I nearly shared a photograph of monstrous Rudbeckia 'Irish Eyes' on Six on Saturday, but had too many images for it to make the cut. It is a variety I have grown from seed for six or seven years or more, but never has it grown so tall - at least 4 feet or 120cms! Not only that, but the blooms have lasted on the plants for a good month with no deadheading required, although one or two are now just on the turn. If any bloom deserved a shout-out in a Vase on Monday it is this rudbeckia and, accordingly, its blooms make up the majority of the contents of today's IAVOM.

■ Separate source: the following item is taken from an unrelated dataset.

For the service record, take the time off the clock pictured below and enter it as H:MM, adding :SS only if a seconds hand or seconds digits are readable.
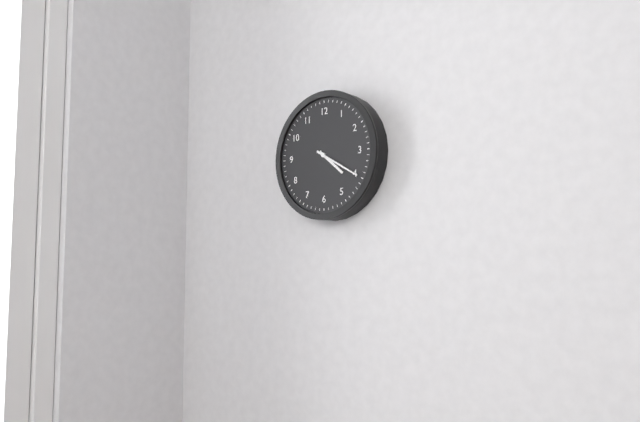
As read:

They are joined by other seed-sown annual rudbeckia, namely ''Cherry Brandy', 'Marmalade' and 'Sahara', and a single head of Sunflower 'Velvet Queen', my go-to sunflower. Some stems of Irish Eyes had to be cut down from their phenomenally lengthy 28" or 70cm to sit appropriately in the vase, a pleasing diagonally ribbed green glass vase I had forgotten about. I try to avoid buying vases these days as I have so many, but this must have come from the 'tip shop' (a charity shop at our local recycling/waste disposal centre) on a visit earlier this year, when its colour and useful flared shape promoted its potential usefulness. Acting as props are a spent sunflower head and the book that spawned the title, 'A Thousand Splendid Suns' by Khaled Hosseini, a worthy read. The title jumped into my head immediately I began cutting the rudbeckia, although 'a thousand' is a slight exaggeration...
The not-quite-a-thousand suns are shining radiantly as I write this, bringing the joys of the garden into the house. You could generate a similar joy by finding material in your own garden to pop into a vase and share with us on IAVOM, leaving the usual links to and from this post.